Linux Kernel Conntrack Netlink Interface Use-After-Free Vulnerability

A use-after-free vulnerability has been identified in the Linux kernel's netfilter component, specifically within the conntrack netlink interface. This issue arises in the 'ctnetlink_dump_exp_ct' function, which improperly manages references to connection tracking pointers during netlink dump operations. The vulnerability occurs because the function drops the conntrack reference too early, leading to a situation where a dereferenced pointer is accessed after it has been freed, causing a use-after-free condition.
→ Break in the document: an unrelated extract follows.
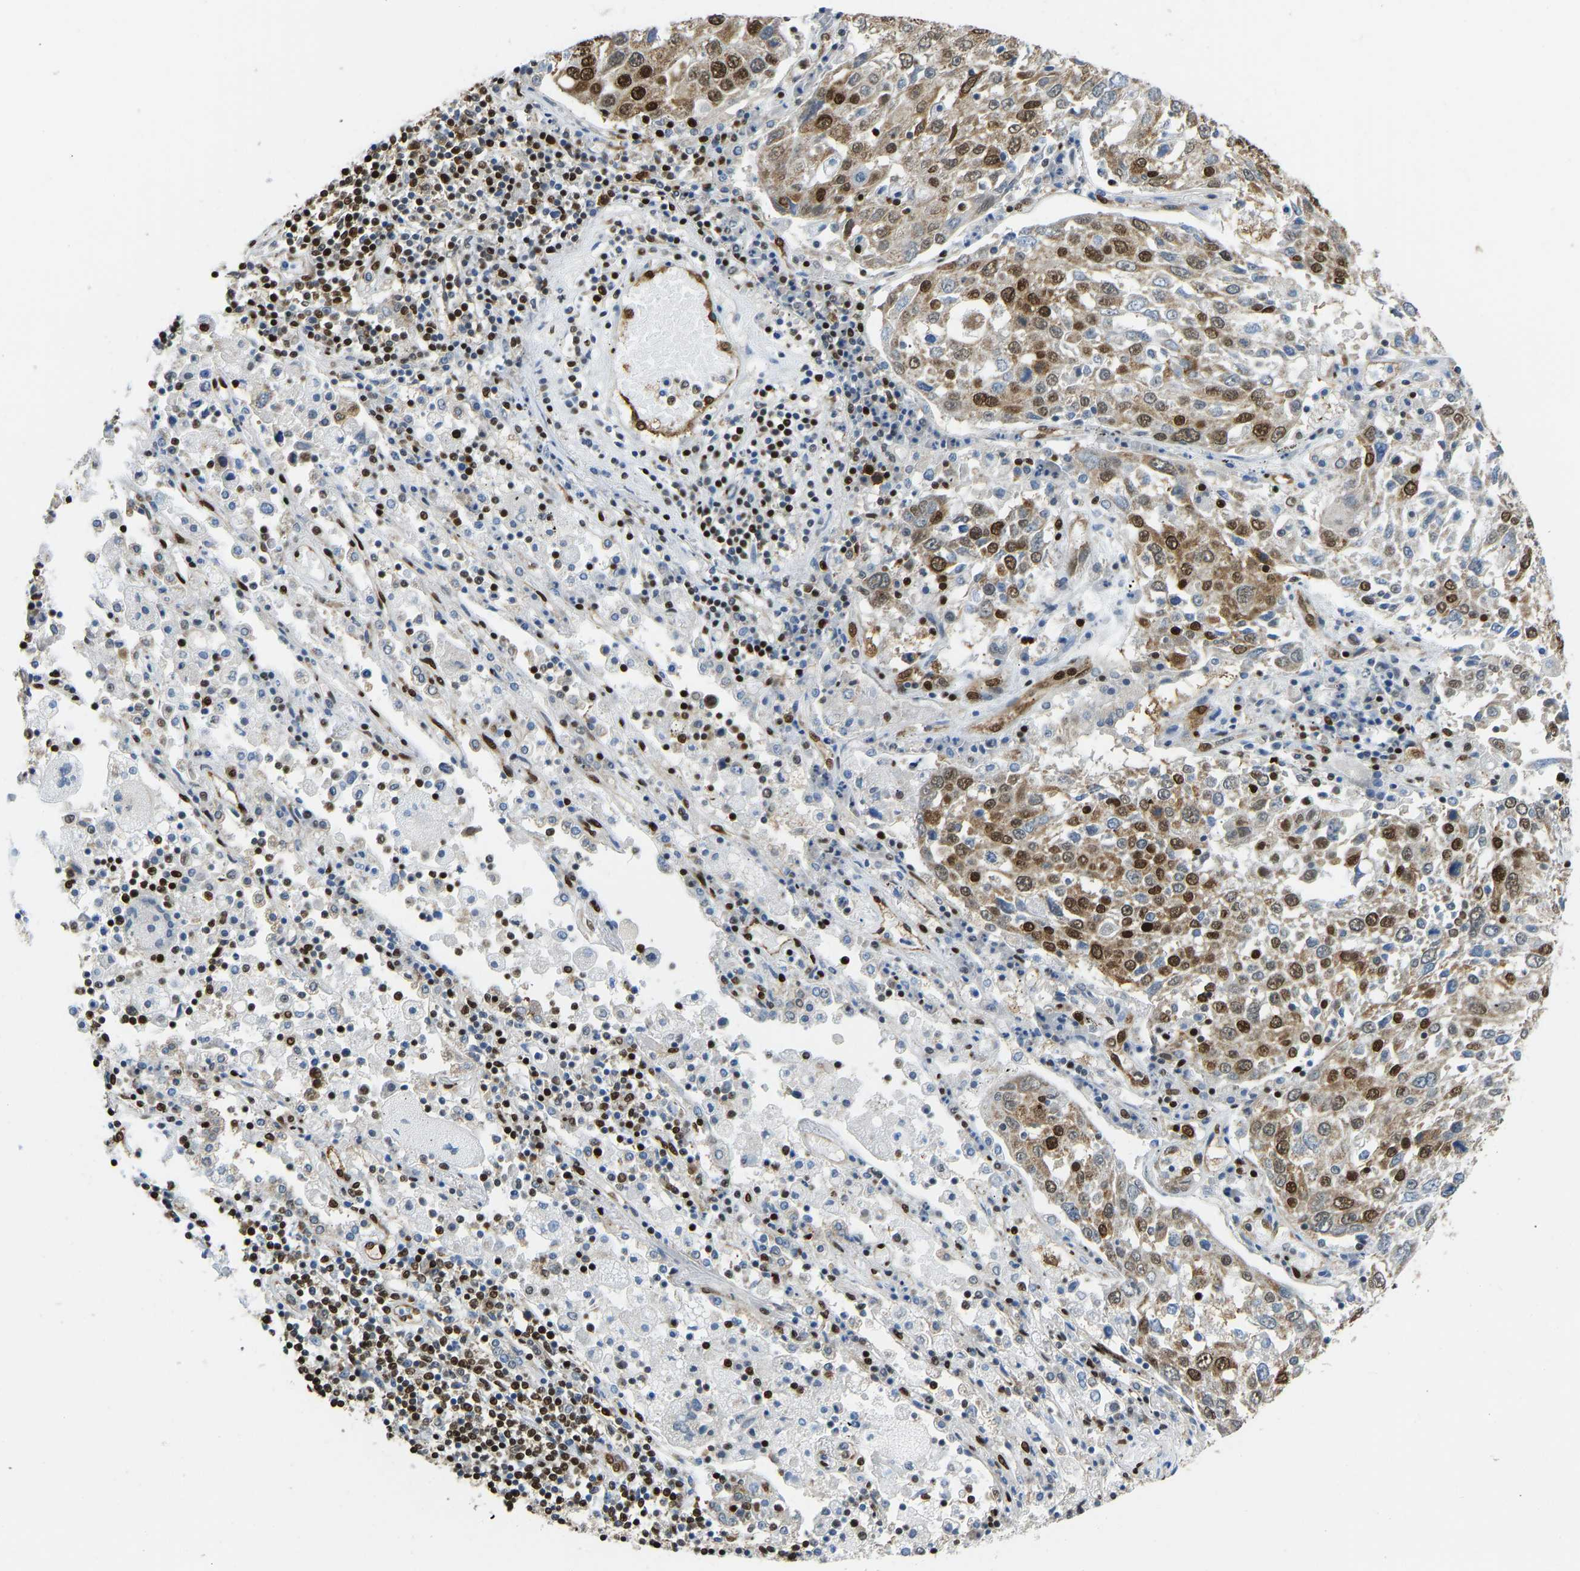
{"staining": {"intensity": "strong", "quantity": "25%-75%", "location": "cytoplasmic/membranous,nuclear"}, "tissue": "lung cancer", "cell_type": "Tumor cells", "image_type": "cancer", "snomed": [{"axis": "morphology", "description": "Squamous cell carcinoma, NOS"}, {"axis": "topography", "description": "Lung"}], "caption": "Immunohistochemistry (DAB) staining of human lung cancer (squamous cell carcinoma) displays strong cytoplasmic/membranous and nuclear protein staining in approximately 25%-75% of tumor cells. (Brightfield microscopy of DAB IHC at high magnification).", "gene": "ZSCAN20", "patient": {"sex": "male", "age": 65}}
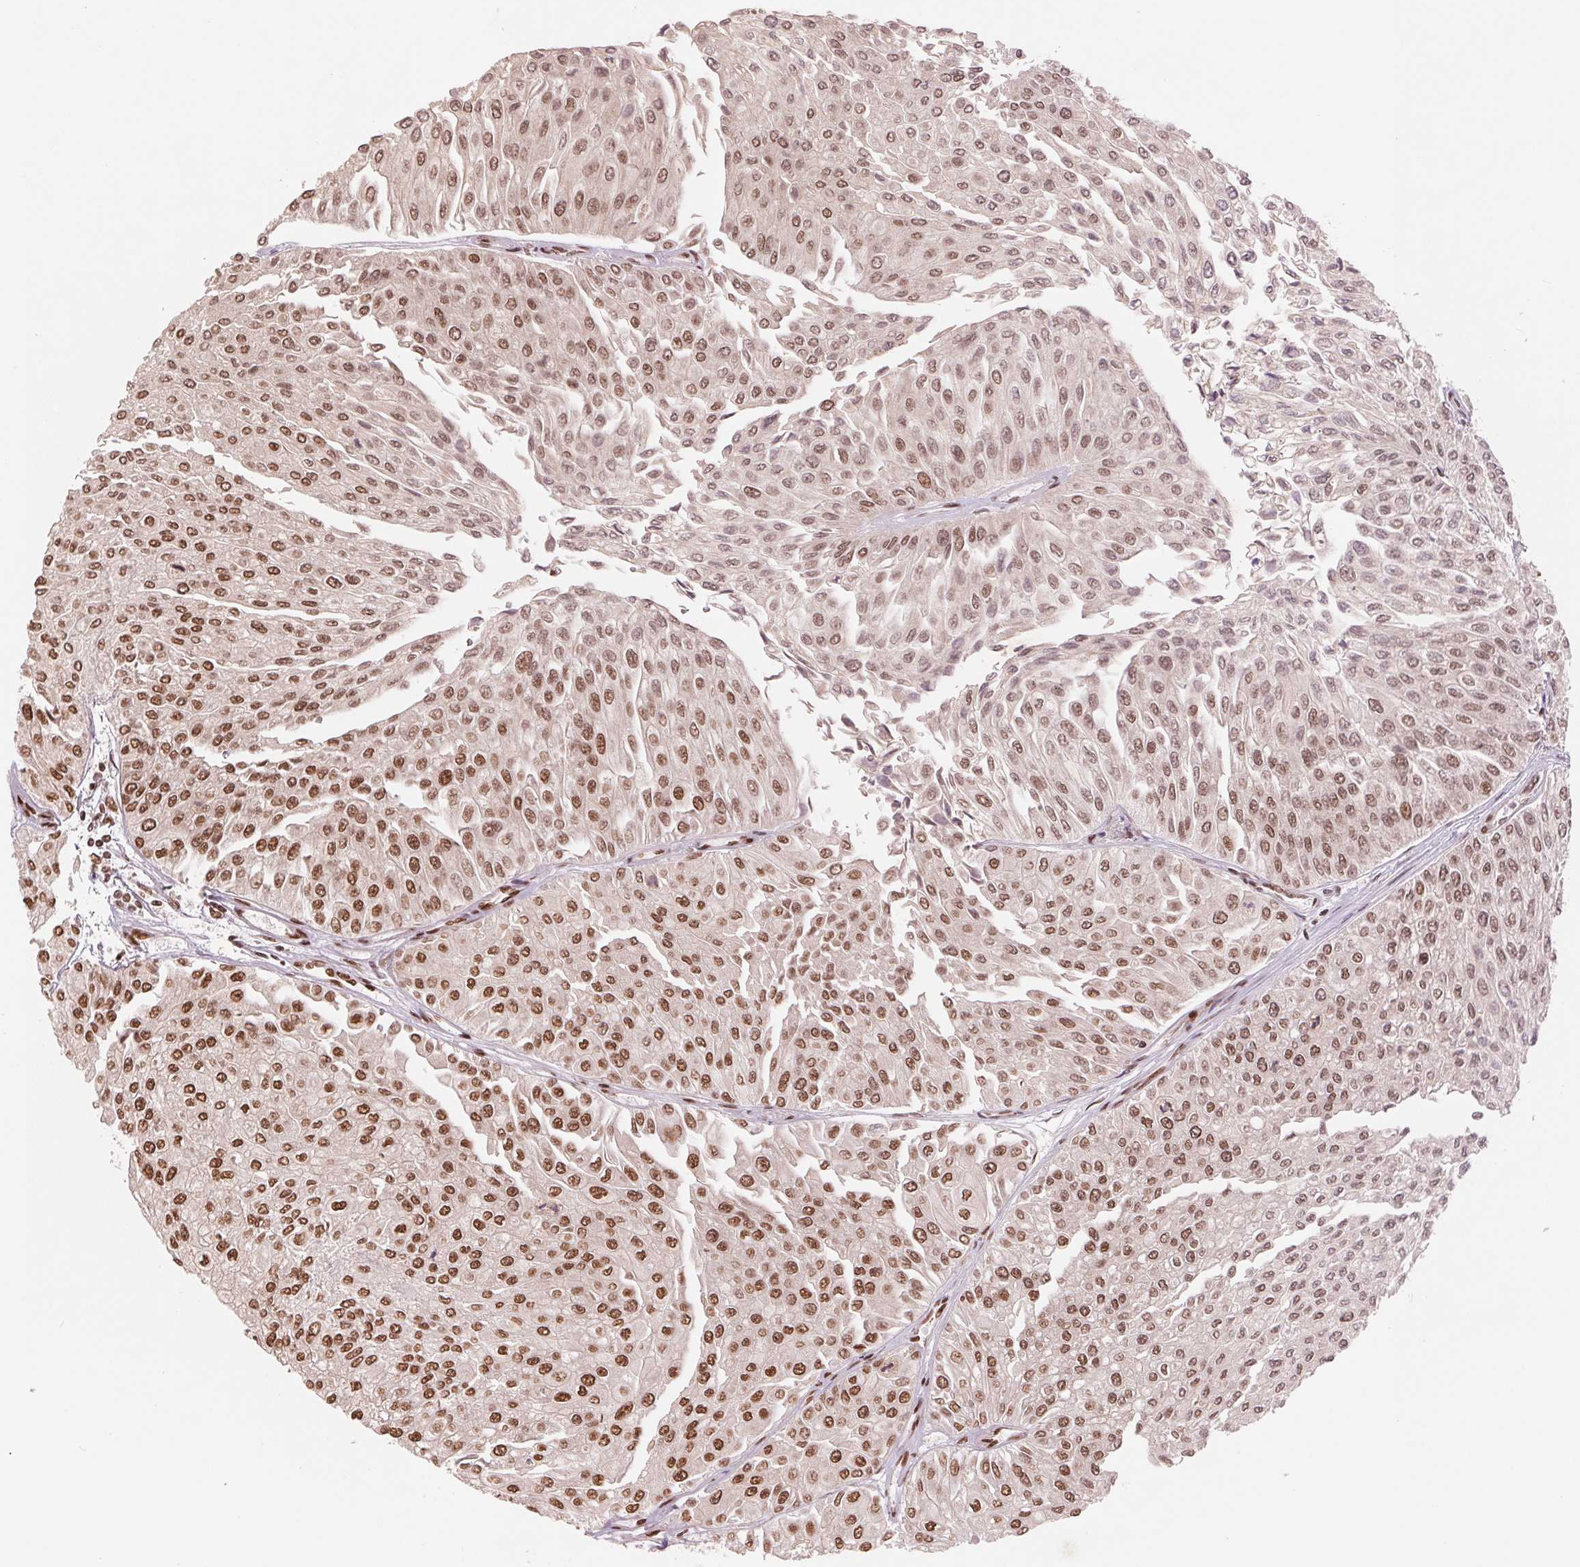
{"staining": {"intensity": "moderate", "quantity": ">75%", "location": "nuclear"}, "tissue": "urothelial cancer", "cell_type": "Tumor cells", "image_type": "cancer", "snomed": [{"axis": "morphology", "description": "Urothelial carcinoma, NOS"}, {"axis": "topography", "description": "Urinary bladder"}], "caption": "This micrograph displays immunohistochemistry staining of urothelial cancer, with medium moderate nuclear expression in approximately >75% of tumor cells.", "gene": "TTLL9", "patient": {"sex": "male", "age": 67}}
This flaw can be exploited when the netlink dump spans multiple rounds, allowing an attacker to manipulate the conntrack data and potentially execute arbitrary code.

Impact

Exploitation of this vulnerability leads to a use-after-free condition, where a freed memory area is accessed, potentially allowing for arbitrary code execution or causing a system crash.

Reproduction

The vulnerability can be reproduced by initiating a netlink dump operation that spans multiple rounds. This can be done by sending a 'recvmsg' command that triggers the 'ctnetlink_exp_ct_dump_table' callback, which will attempt to access a conntrack pointer that has already been freed, causing a use-after-free error.

Remediation

Users can upgrade to the latest version of the Linux kernel where this vulnerability has been patched. Instructions for downloading the updated kernel can be found on the official Linux kernel website.